The sanctions target Russian banks and wealthy individuals involved in destabilizing Ukraine or gaining advantage or support from the Russian government. The three individuals and four of the five banks (except PJSC Promsvyazbank) have already been sanctioned by the United States.

The UK measures, which came into force immediately after their announcement, impose asset freezes and prohibitions on making funds or economic resources available to – or for the benefit of – designated persons. The named individuals are also subject to UK travel bans.

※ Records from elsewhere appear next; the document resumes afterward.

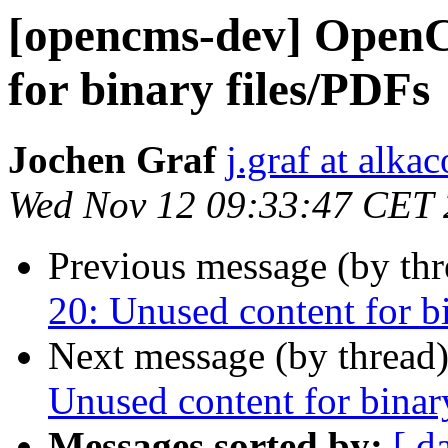
[opencms-dev] OpenC
for binary files/PDFs
Jochen Graf
j.graf at alka
Wed Nov 12 09:33:47 CET
Previous message (by th
20: Unused content for b
Next message (by thread
Unused content for binar
Messages sorted by:
[ d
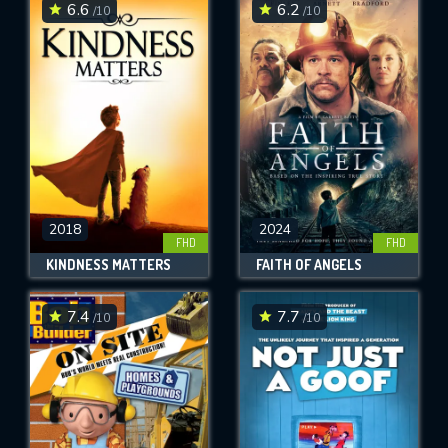
6.6
6.2
/10
/10
2018
2024
FHD
FHD
KINDNESS MATTERS
FAITH OF ANGELS
7.4
7.7
/10
/10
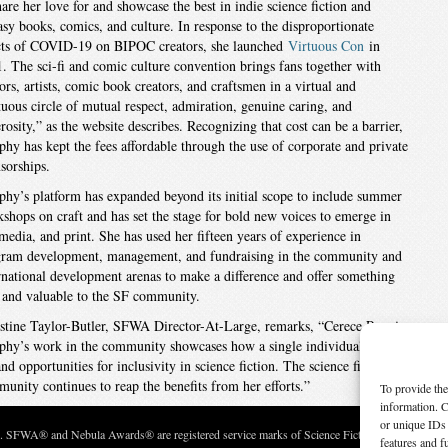
hare her love for and showcase the best in indie science fiction and
asy books, comics, and culture. In response to the disproportionate
cts of COVID-19 on BIPOC creators, she launched
Virtuous Con
in
. The sci-fi and comic culture convention brings fans together with
ors, artists, comic book creators, and craftsmen in a virtual and
tuous circle of mutual respect, admiration, genuine caring, and
rosity,” as the website describes. Recognizing that cost can be a barrier,
hy has kept the fees affordable through the use of corporate and private
sorships.
hy’s platform has expanded beyond its initial scope to include summer
shops on craft and has set the stage for bold new voices to emerge in
 media, and print. She has used her fifteen years of experience in
ram development, management, and fundraising in the community and
rnational development arenas to make a difference and offer something
and valuable to the SF community.
stine Taylor-Butler, SFWA Director-At-Large, remarks, “Cerece Rennie
hy’s work in the community showcases how a single individual can
nd opportunities for inclusivity in science fiction. The science fiction
unity continues to reap the benefits from her efforts.”
To provide the
information. C
or unique IDs 
c. SFWA® and Nebula Awards® are registered service marks of Science Fiction and Fantasy Wri
features and f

The five targeted Russian banks are:

  • Rossia Bank;
  • Black Sea Bank for Development and Reconstruction;
  • JSC Genbank;
  • IS Bank; and
  • PJSC Promsviazbank.

The three people involved are:

  • Gennadiy Timchenko;
  • Boris Rotenberg; and
  • Igor Rotenberg.

The prohibition on dealing with the funds or economic resources of the Eight Designated Persons also extends to all legal entities that they own or control, directly or indirectly, even if the particular entity is not itself listed. by the United Kingdom as a designated person.

The test for “ownership or control” in this context is whether (1) the designated person owns, directly or indirectly, 50% or more of the entity’s shares or voting rights or has the right to appoint or remove a majority of the entity’s board of directors, or (2) it is reasonable to expect that the designated person will be able to ensure that the affairs of the entity are conducted in accordance with his or her wishes.

The UK measures apply to all persons within the territory and territorial sea of ​​the United Kingdom and to all British persons wherever they are in the world. This means that all:

  • natural and legal persons who are or carry out activities on British territory must comply with the new measures imposed; and
  • UK nationals and legal persons established under UK law, including their branches, must also comply with the measures, regardless of where they do business.

Announcing the measures, Prime Minister Johnson said today’s sanctions were “the first installment, the first barrage, of what [the UK is] ready to do so: we will have other sanctions ready to deploy alongside the United States and the European Union if the situation escalates further.

In one Press release Issued after today’s announcement of sanctions measures, British Foreign Secretary Liz Truss stressed that this first wave of sanctions was intended to “hit oligarchs and banks close to the Kremlin.” This sends a clear message that the UK will use our economic clout to inflict pain on Russia and degrade its strategic interests. Foreign Secretary Truss also underlined the UK’s willingness “to go much further if Russia does not pull itself out of the abyss. . . reduce[ing] the ability of the Russian state and Russian companies to raise funds [UK] markets, ban[ing] a range of high-tech exports, and further isolate[ing] Russian banks in the world economy.

Foreign Secretary Truss’ press release went on to say that the UK would also:

  • sanction members of the Russian Duma and Federation Council who voted in favor of recognizing the independence of the so-called DNR and LNR;
  • extending territorial sanctions imposed on Crimea to non-government controlled territories in the so-called DNRs and LNRs over the next few weeks, barring UK individuals and businesses from dealing with these territories until they are handed over under Ukrainian control; and
  • implement a wide range of sanctions measures aimed at the Russian financial sector and trade in the event of further aggressive acts by Russia against Ukraine. As part of this package, the UK will soon introduce legislation to prevent Russia from issuing sovereign debt in UK markets if Russia does not defuse.